## [Extract provided]
________________________
Who I am.

I write about the landscape of grief, nature, and the wisdom of fools. The author of four books, my essays, poems, and reviews have been published in over 50 journals, including in the Huffington Post and Colorado Review. I’ve won the River Teeth Nonfiction Book Award, the Chautauqua and Literal Latte’s essay prizes, and my work has been nominated for four Pushcart Prizes and named a notable by Best American Essays. My account of hiking in Yosemite to deal with my wife’s death, Mountains of Light, was published by the University of Nebraska Press. http://www.markliebenow.com.

Wednesday, June 8, 2016

Living Without the Why


            “Things we lose have a way of coming back to us in the end, 
          if not always in the way we expect.” J.K. Rowling, Harry Potter

Each of us will die. We know this, even if we run from thinking about it. Death isn’t the problem. How we grieve when those we love die is.

Most of us are aware that some people die young, although we may not know the staggering numbers. More people die young than I can reconcile with my previous view of the world as an abundantly happy place to hang out.


Something Caitlin Doughty said changed my focus: ‘If we’re unburdened by the existential questions of why someone died, then we are free to focus on grief.’

            After 15 years of searching, writing, and talking to others, I am no closer to understanding the why of Evelyn’s death. To me it’s still senseless. There was no reason that Ev needed to die. There was no meaning to her death. No purpose was fulfilled by her dying. She just died, and it still doesn’t seem right. For some people, the why is half of their battle with grief.
________________________
(Chart analysis data)
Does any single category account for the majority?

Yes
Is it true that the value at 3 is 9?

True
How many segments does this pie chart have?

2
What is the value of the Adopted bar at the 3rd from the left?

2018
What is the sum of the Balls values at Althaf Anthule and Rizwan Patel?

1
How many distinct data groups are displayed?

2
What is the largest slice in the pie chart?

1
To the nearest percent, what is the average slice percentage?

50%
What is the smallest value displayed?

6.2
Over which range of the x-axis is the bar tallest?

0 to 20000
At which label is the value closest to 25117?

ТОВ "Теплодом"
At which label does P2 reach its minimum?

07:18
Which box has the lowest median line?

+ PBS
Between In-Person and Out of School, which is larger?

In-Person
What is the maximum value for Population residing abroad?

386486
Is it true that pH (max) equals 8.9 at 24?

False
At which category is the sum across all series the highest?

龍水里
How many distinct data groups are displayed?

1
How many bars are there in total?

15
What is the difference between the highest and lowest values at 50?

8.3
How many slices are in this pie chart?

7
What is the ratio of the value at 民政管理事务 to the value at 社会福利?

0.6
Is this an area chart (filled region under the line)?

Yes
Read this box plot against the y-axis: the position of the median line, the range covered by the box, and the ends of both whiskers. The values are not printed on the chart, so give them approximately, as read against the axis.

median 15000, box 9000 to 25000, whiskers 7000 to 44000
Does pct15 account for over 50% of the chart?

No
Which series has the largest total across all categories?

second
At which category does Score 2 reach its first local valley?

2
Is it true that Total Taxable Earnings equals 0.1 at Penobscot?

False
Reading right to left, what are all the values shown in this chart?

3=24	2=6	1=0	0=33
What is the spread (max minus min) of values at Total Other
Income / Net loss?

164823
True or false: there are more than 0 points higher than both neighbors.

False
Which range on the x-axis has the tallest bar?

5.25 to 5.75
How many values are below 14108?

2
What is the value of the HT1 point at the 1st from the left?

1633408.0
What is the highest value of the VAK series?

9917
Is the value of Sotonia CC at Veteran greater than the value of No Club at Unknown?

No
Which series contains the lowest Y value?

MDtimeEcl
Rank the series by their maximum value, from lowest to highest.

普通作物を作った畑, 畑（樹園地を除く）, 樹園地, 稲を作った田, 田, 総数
________________________
## [Goal of the exercise]
Please extend the essay on grief and living without the why, starting right after its last sentence.

## [Answer space]
            After the Why, comes the Where that we like to speculate about late into the night. I am also no closer to understanding where Evelyn resides post-death, even though I’ve considered a warehouse of beliefs and notions about heaven, the afterlife, and the next world that people, philosophers, poets and theologians have spoken, written and pontificated about over the centuries. I have my wishes, but I doubt that the Eternal is swayed by them. 

            Letting go of the Why, the Where, and ruminations of the Ever Forever After, allows me to focus on getting through grief and piecing life back together in a way that enables me to continue living, even if my heart isn’t in it in the beginning. Besides lighting candles to guide Ev to her destination, and saying prayers of intercession, dealing with grief is the only situation I can change.

            What the early deaths, the young deaths, the out-of-sequence deaths make clear is that any of us can die at any time. It also says that precious few of us will die peacefully in bed, drifting off into the nether sphere with a bemused smile on our face. Most of us won’t die a noble death in the course of saving someone else or for a just cause. We will probably be in a car accident, or develop a horrible and debilitating disease, or simply slip on a rug, hit our heads, and its night night for all time, sweet prince. 

            What this says is that I have today to deal with today’s grief and care for others. Tomorrow will have its own set of problems and its own grief. If today’s grief hasn’t been dealt with, then tomorrow I will have two days’ worth. Grief doesn’t go away until we deal with it, but it does compound with interest.

            Tomorrow needs to be its own creation, and not filled with the residue of today. Tomorrow there will be surprises, and if we are finished with today, then we will be open to them. If we’re lucky, we will have days upon days to love our people and explore brave new worlds.